=== Tekst źródłowy ===
* * * * * * * * *
Historie pacjentek

Monika

Mam na imię Monika. Mam 38 lat i jestem 1 na 10, kobietą chorą na endometriozę.
Dokładnie pamiętam ten dzień, w którym pierwszy raz dostałam miesiączkę, sprzeczałam się wtedy z mamą, że nie będą nosiła żadnych grubaśnych podpasek w majtkach, z powodu kilku kropel krwi, bo jest to bardzo niewygodne. W tym dniu jeszcze nie wiedziałam, że były to tylko złudne, pierwsze krople.

Z każdą kolejną miesiączką było ich więcej i coraz więcej i doszedł ten uporczywy ból. W czasach szkolnych niemożliwe było dla mnie docierać na zajęcia w te dni, dlatego często „byłam przeziębiona”, bo wstydziłam się, że z powodu miesiączki zaniedbuję szkołę, a jak wrócę po tych dniach, będę wyśmiewana przez rówieśników.

Usłyszałam kiedyś, że miesiączka musi boleć i jak urodzę dzieci to wszystko minie, zatem żyłam w tym przekonaniu, że widocznie my kobiety już tak mamy.
Po moich 2 porodach tak i owszem bardzo dużo się zmieniło, ale w dużo gorszą stronę.
Moje miesiączki przekształciły się w bolesne i długotrwałe krwotoki, wypełnione obrzydliwymi skrzepami, na widok których od razu robiło mi się słabo, podczas każdej wizyty w toalecie.
Cykle zaczęły się skracać a długość trwania miesiączek wydłużać. Co 2 tygodnie, dostawałam miesiączkę, która trwała 2 tygodnie. Trzy razy w roku zdarzało się również, że nie miałam miesiączki dwa miesiące, po której pojawiał się krwotok trwający cały miesiąc.
Funkcjonowanie w takim trybie było dla mnie bardzo trudne. Cały czas musiałam kontrolować poziom żelaza i hemoglobiny, aby nie dopuścić do anemii, przyjmowałam duże ilości leków hormonalnych.
* * * * * * * * *
=== Zapisane dane ===
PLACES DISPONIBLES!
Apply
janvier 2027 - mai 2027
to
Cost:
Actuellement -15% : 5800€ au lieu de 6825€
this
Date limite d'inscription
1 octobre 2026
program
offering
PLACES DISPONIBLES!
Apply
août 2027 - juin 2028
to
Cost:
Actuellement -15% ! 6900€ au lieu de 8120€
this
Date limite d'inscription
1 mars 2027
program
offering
* * * * * * * * *
=== Zadanie ===
Co ile tygodni Monika dostawała miesiączkę po skróceniu się cykli według tekstu źródłowego i ile trwała taka miesiączka?

=== Odpowiedź ===
Dostawała ją co 2 tygodnie, a trwała ona 2 tygodnie.